▶ CONSIGNE 1
D'après l'article sur le viol digital, quelle part des plaintes pour viol est classée sans suite ?
▶ CONSIGNE 2
Poursuivez l'article sur le viol digital à partir de sa dernière phrase.
====== TEXTE FOURNI
«J’ai l’impression d’être une demi-victime»… Le viol digital à l’épreuve de la justice

Rares sont les plaintes pour viol à déboucher sur un procès aux assises: dans les deux tiers des cas, les affaires sont classées sans suite. Une partie sont également correctionnalisés.

Photo d’illustration d’un slogan contre le viol. Années 1950 — COLLECTION RIBIERE/SIPA

« – Pourquoi tu m’as touché dans la culotte ? Tu sais qu’il y a personne qui m’a touchée. C’est ça que je te dis. Je suis une enfant, personne m’a touchée, alors pourquoi toi tu me touches ?

– Je sais pas, je t’ai dit. Mais si t’es énervée, il faut m’excuser. »

Le 1er septembre 2016, lorsque Amélie* décroche son téléphone, elle n’a qu’une idée en tête : faire avouer le meilleur ami de son père qu’elle accuse de viol.

« Je l’ai senti caresser à l’intérieur de moi.

J’ai senti des doigts et ses ongles », confie le jour-même l’adolescente, alors âgée de 14 ans, au policier chargé de recueillir sa plainte.

Selon son récit, l’agression a eu lieu dans la voiture de son père, lors d’un long trajet.

Elle s’était endormie lorsqu’elle a senti une main se poser sur sa cuisse, remonter vers son entrejambe.

Elle explique avoir appelé son père mais ne pas avoir osé dénoncer son ami.

« J’étais tétanisée, je ne savais pas quoi faire et puis je le connais depuis toujours.

Au début, je me suis même demandée si c’était vrai et puis j’ai vu des traces dans ma culotte », précise-t-elle d’une voix hésitante.

Installée au fond d’un café en banlieue parisienne, Amélie ose à peine lever les yeux de son jus d’orange lorsqu’elle déroule le fil de son histoire.

« Elle a beaucoup hésité à venir, c’est encore dur de parler de tout ça », confie sa mère.

« La réponse logique c’est que j’avais envie »

Mère et fille sont très complices.

Le soir même de l’agression, l’adolescente lui a raconté ce qu’elle venait de subir.

D’autant, que « l’ami » en question tente de la recontacter.

C’est sa mère qui lui a expliqué que ce qu’elle décrivait n’était pas qu’un « abus sexuel » mais bien un viol.

C’est elle aussi qui l’a convaincue de porter plainte.

Ensemble, elles décident d’essayer de le faire avouer et d’enregistrer la conversation.

« Je savais que c’était dur de prouver un viol, je me suis dit qu’avec l’enregistrement on serait plus fortes », explique la mère de famille, qui a étudié le droit.

Alors l’adolescente insiste.
============
====== DONNÉES FOURNIES
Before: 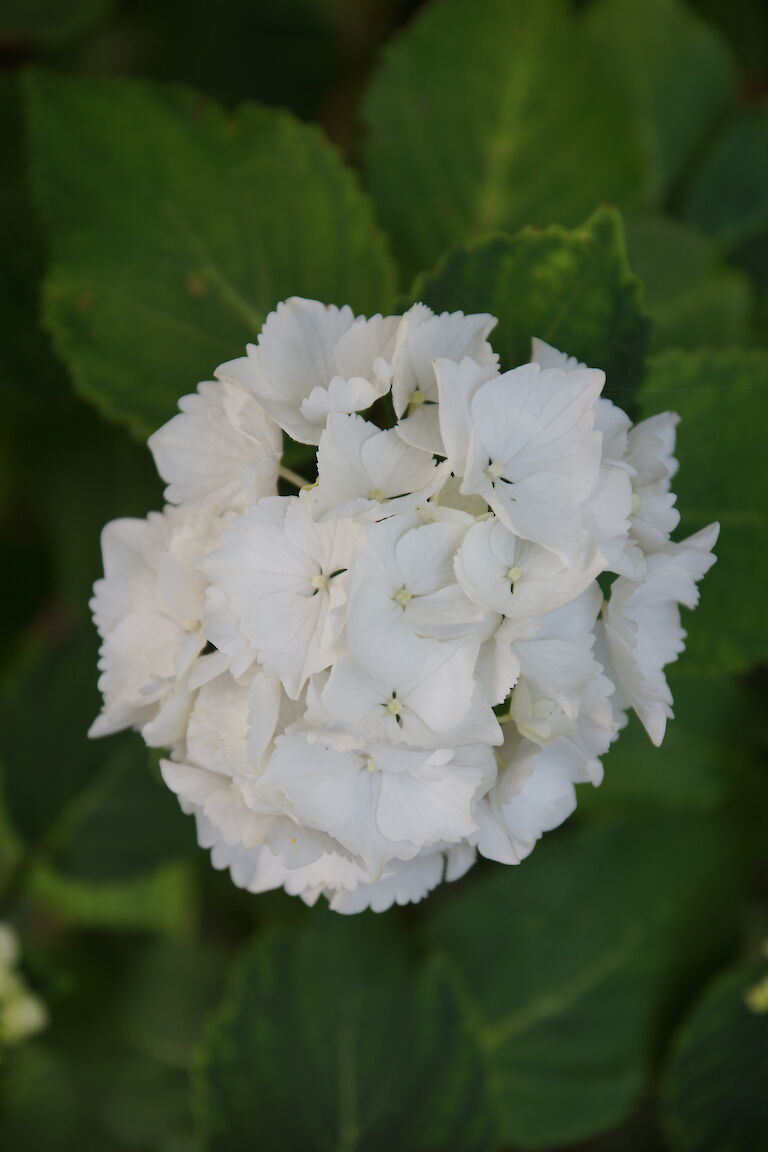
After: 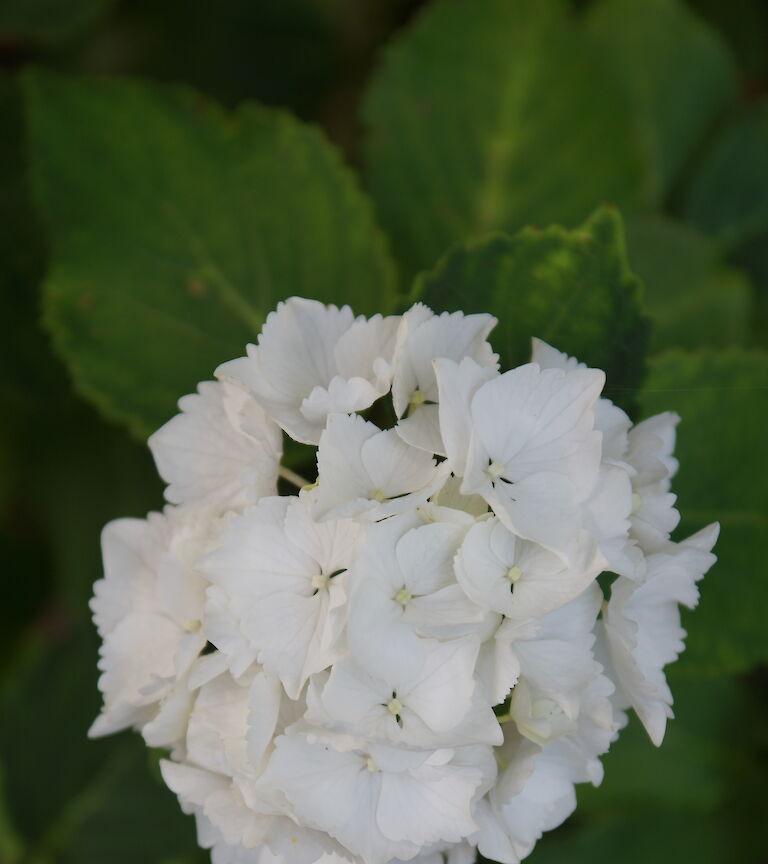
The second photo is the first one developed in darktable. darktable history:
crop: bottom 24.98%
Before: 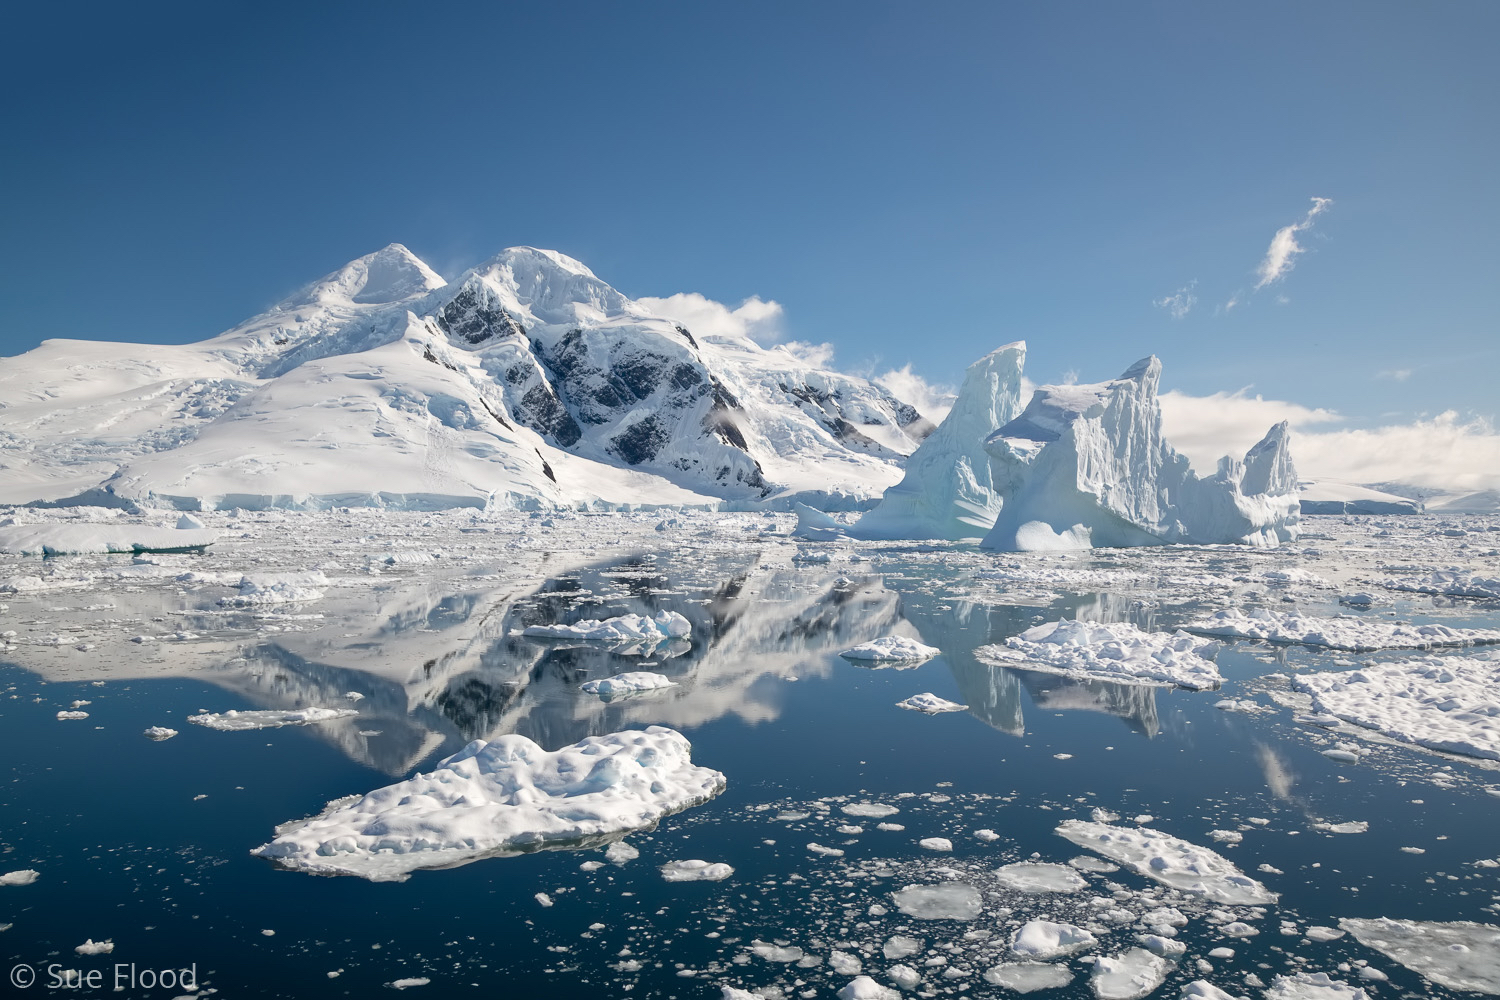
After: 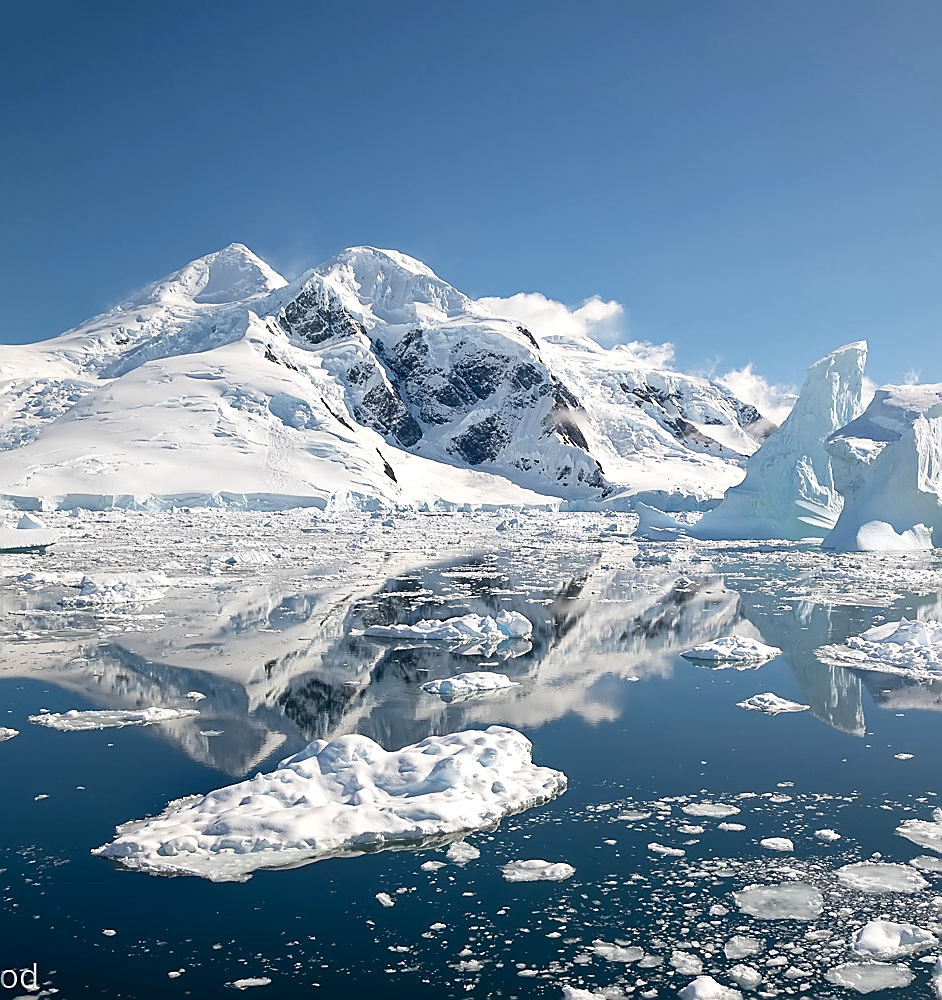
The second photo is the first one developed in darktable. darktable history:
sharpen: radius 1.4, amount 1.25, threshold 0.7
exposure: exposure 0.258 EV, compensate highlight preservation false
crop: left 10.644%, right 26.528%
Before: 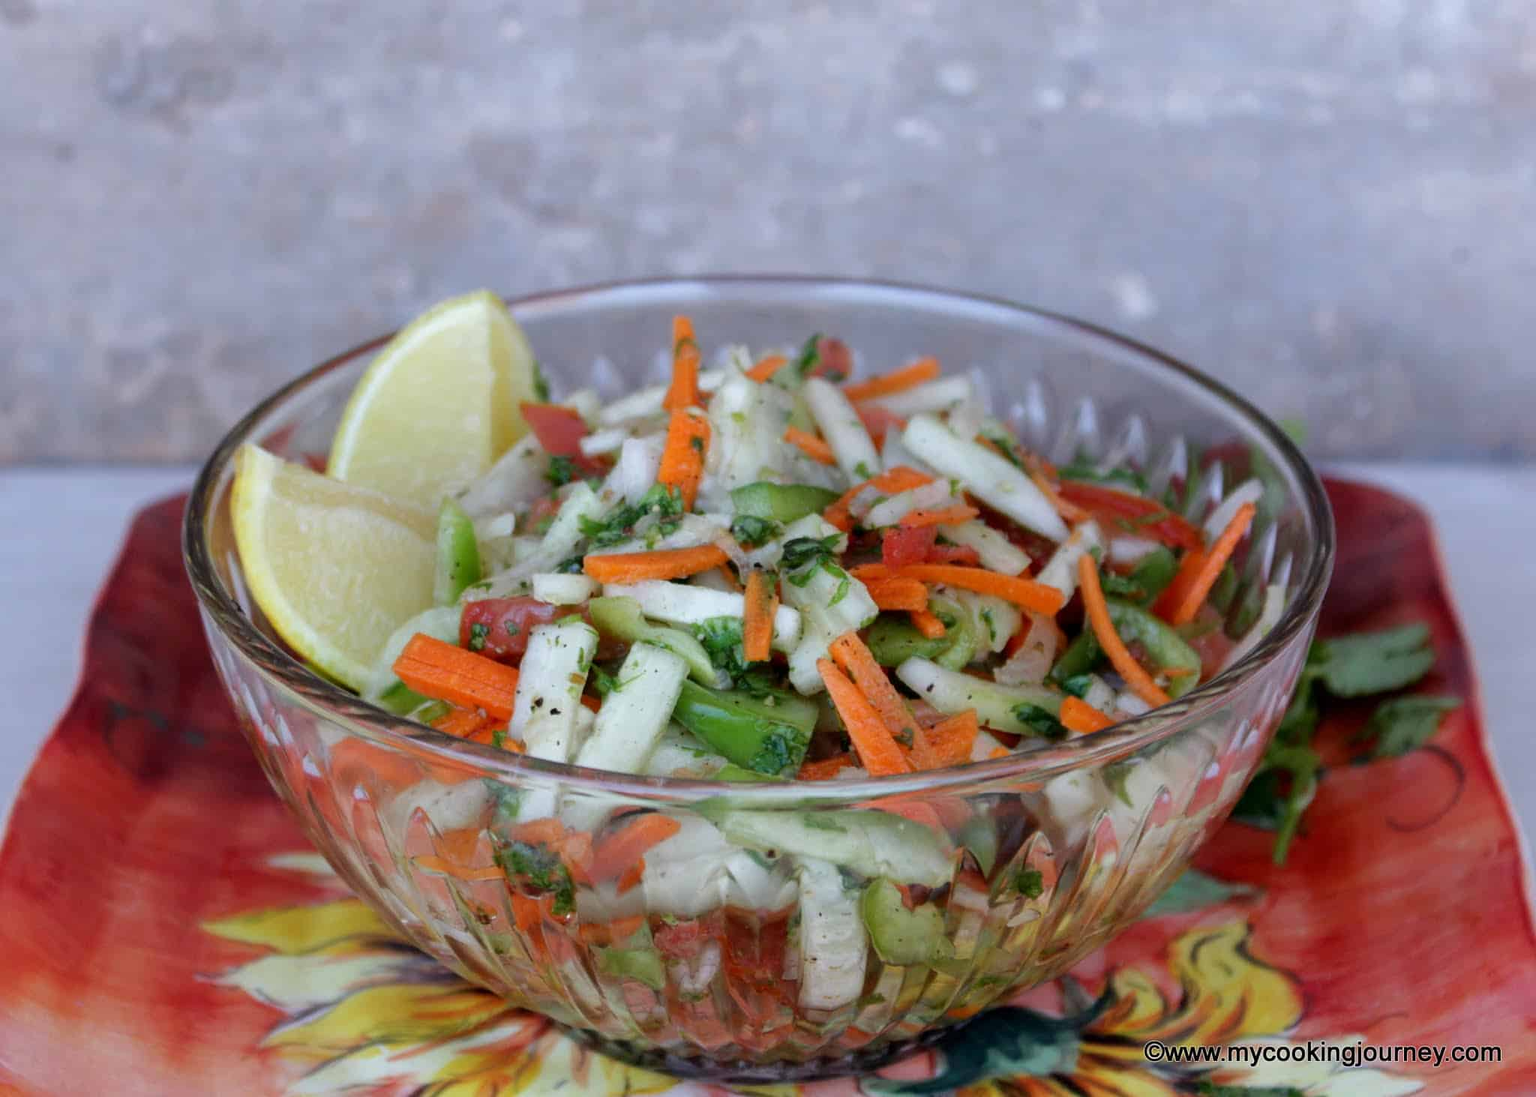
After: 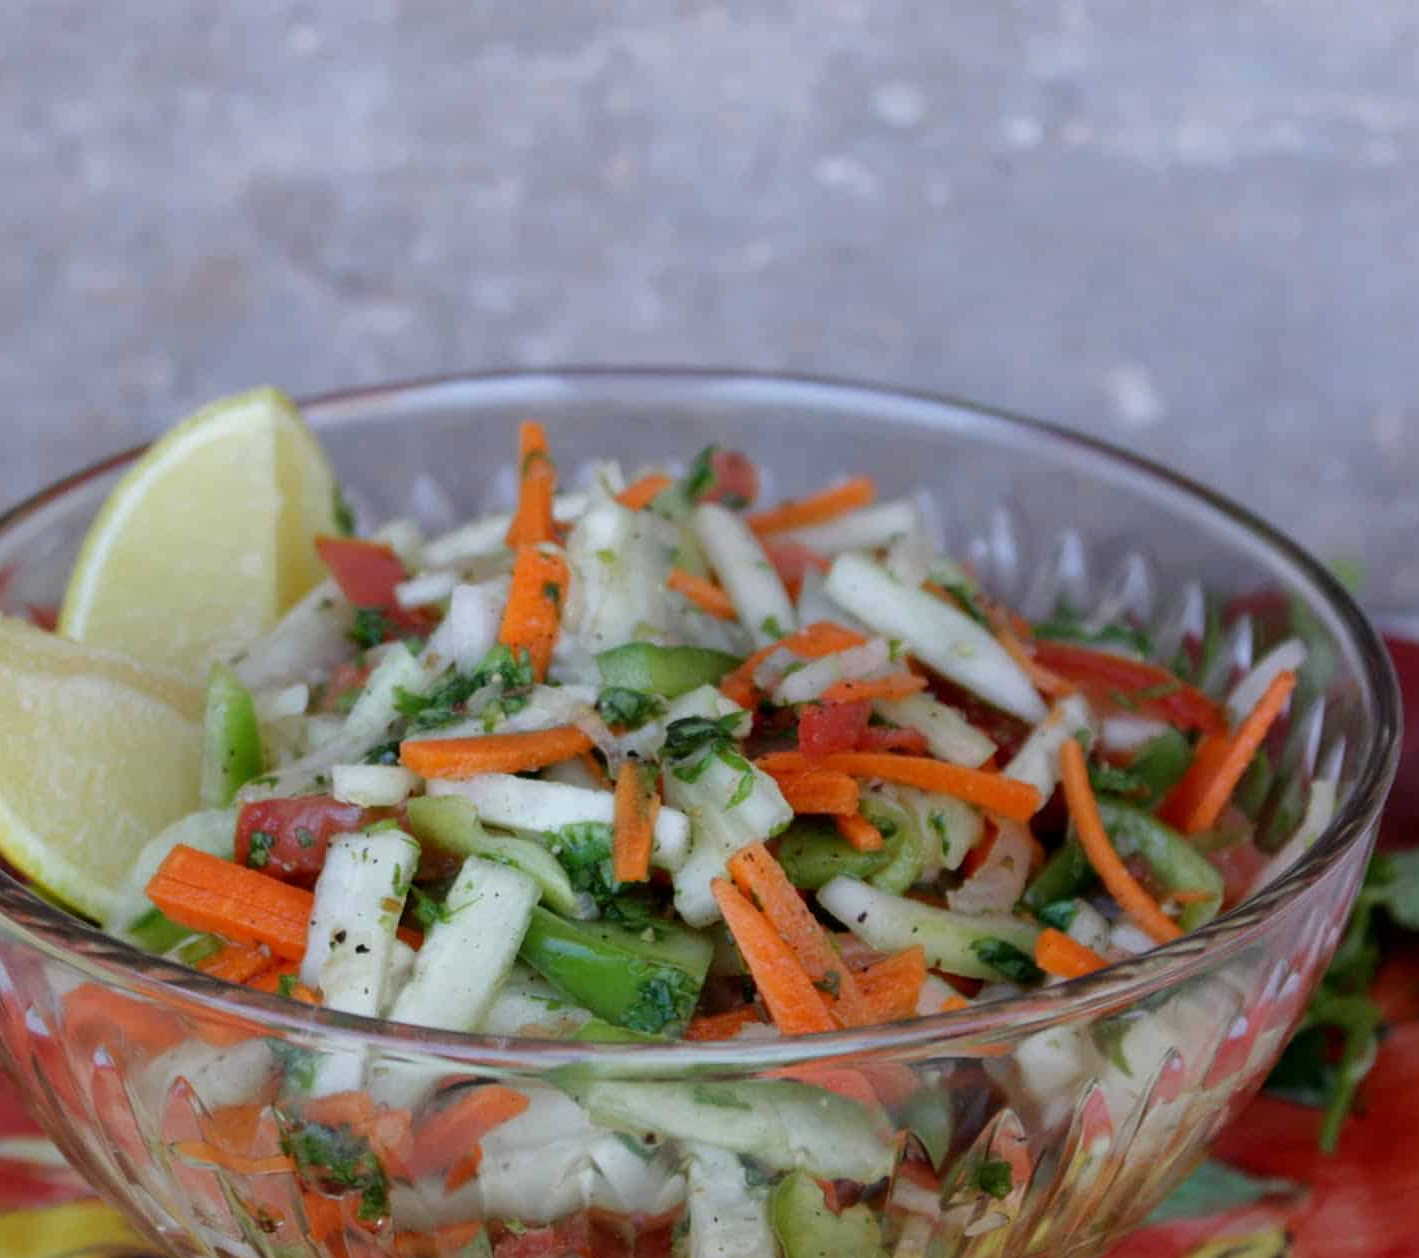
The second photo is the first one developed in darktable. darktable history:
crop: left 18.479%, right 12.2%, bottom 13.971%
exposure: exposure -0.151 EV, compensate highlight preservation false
============
▶ RÉPONSE 1
Les deux tiers des affaires sont classées sans suite.

▶ RÉPONSE 2
« -Pourquoi t’as fait ça ?

C’est ma question.

Pourquoi ? Pourquoi ?

– La réponse logique, c’est que j’avais envie. »

Dans l’enregistrement versé au dossier, l’homme qu’elle accuse ne conteste pas les accusations portées à son encontre – même lorsqu’elle évoque avoir été «touchée à l’intérieur» [de son corps] – mais ne les reconnaît pas non plus.

En garde à vue, en revanche, puis lors de toutes les auditions qui suivront, il nie en bloc, indique simplement avoir appuyé sa cuisse ou son épaule par mégarde contre elle.

Fin avril, au terme de près de deux ans d’instruction, la plainte pour viol a finalement été déqualifiée en agression sexuelle, un délit donc et non un crime.

« J’ai l’impression que cette décision, ça signifie que ce que j’ai vécu ce n’est pas très grave, que je suis une demi-victime », déplore Amélie.

L’enquête a bien permis de mettre en lumière des « actes de nature sexuelle » à l’encontre de l’adolescente, son expertise psychologique ne révèle « aucune tendance à l’affabulation » mais aucune « trace objective » de la pénétration digitale n’a été relevée lors de l’examen gynécologique.

« Il existe un doute », écrit la juge d’instruction dans l’ordonnance de disqualification.

Et en droit pénal, le doute profite toujours au mis en cause.

Amélie et ses parents ont fait appel, refusant que leur affaire soit jugée comme un simple délit.

« Il y a beaucoup d’éléments qui vont dans notre sens, veut croire leur avocate Carine Durrieu-Diebolt.

Mais c’est toujours très difficile de prouver une pénétration digitale. »

« On envoie aux assises lorsqu’on est quasiment sûr de gagner »

« Je n’ai pas de souvenirs d’un procès devant une cour d’assises pour une pénétration digitale. »

Véronique Le Goaziou a beau chercher dans ses souvenirs, aucun exemple ne lui revient en tête.

Cette sociologue de la délinquance, chercheuse associée au Lames – CNRS, s’est penchée avec une équipe de sociologues et juristes sur quelque 600 plaintes pour viol dans plusieurs juridictions afin d’étudier leur traitement judiciaire.

S’il n’existe aucune statistique officielle, ses travaux ont permis d’établir que les deux tiers des plaintes pour viol sont classées sans suite.

Parfois parce que les faits sont prescrits, le plus souvent parce que l’infraction n’est pas suffisamment caractérisée.

En clair : les preuves manquent pour prouver le crime.

Sur le tiers restant, environ 30 % des affaires sont criminalisées, les autres sont renvoyées devant un tribunal correctionnel, poursuit la chercheuse.

« Pour schématiser, on envoie aux assises lorsqu’on est quasiment sûr de gagner », abonde une magistrate.

Et pour gagner, s’il n’y a pas d’aveux, mieux vaut être bien armé.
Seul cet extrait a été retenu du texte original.